I have come straight on from this morning’s brahman wedding — changing in the car into a less festive outfit — and arrive to find the body burned and the bones being gathered.
I have known this family for over 30 years — many have worked with me, as artisans and master-gardeners, since 1979. I greet Dewa’s father warmly as I enter the cremation ground: he seems amazingly relaxed for a man who has just lost his son. His wife, Dewa’s mother, is busy carrying offerings. The widow, by her side continuously, looks windswept but beautiful.
Over the afternoon I witness many beautiful post-burning ceremonies. Nearly everyone here, including the high priest, is family, either from Ketewel or Geluntung; this lends a festive family reunion atmosphere to the proceedings, which wind up with a pray-in to the soul of the deceased in the form of a puspa.
 
At 5 pm, we all move from the cremation ground to Bajra Village, which is on the nearest river, to spread the ashes.
I find myself riverside with a group of Ketewel village aunties. In the centre of the group is the mother of the deceased holding dear Dewa's spirit effigy as she sings a haunting Kidung hymn. The deceased’s children hover nearby.
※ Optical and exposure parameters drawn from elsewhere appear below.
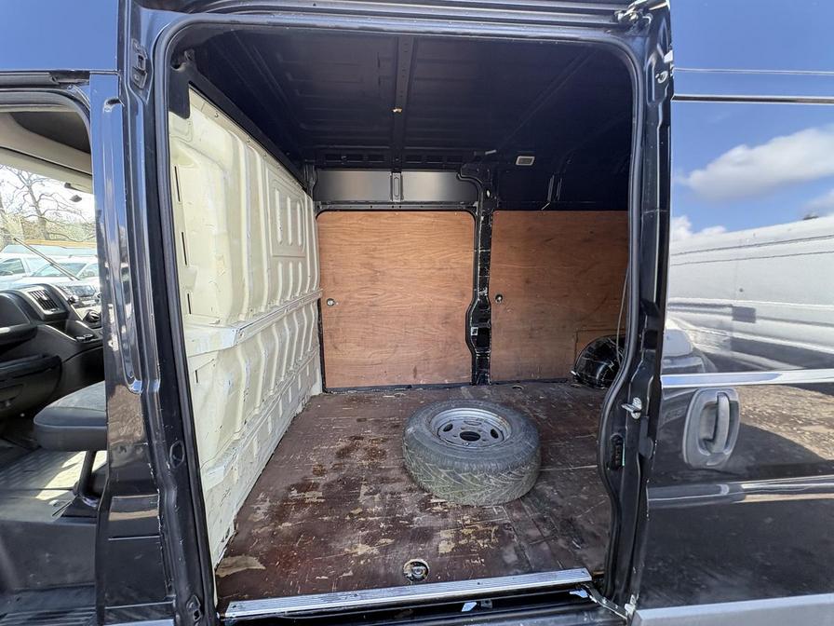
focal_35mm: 14
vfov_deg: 85.7
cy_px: 313
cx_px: 417
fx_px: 337
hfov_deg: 102.1
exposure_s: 1/99
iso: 100
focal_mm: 2.22
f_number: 2.2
Dewa Kribo Kren at the Geluntung cremation
In the river below, male cousins frolic amongst river boulders as the various burnt body parts are scattered (Recreation meets Reincarnation). Scanning my camera across the river, I spot a rock where a trio of stud-muffins in hipster sashes and show-off headscarves has settled. The lead hottie sees the focus of my lens and reclines into a full ‘Narsis Yuk Keep Smile’ (Kewpie Doll crossed-arm-double-peace-gesture with pike (see photo below) as his mates gently wrap themselves around each other. Talk about playing to the gallery.
Mum keeps singing as Dewa’s two boys splash about in the river shallows.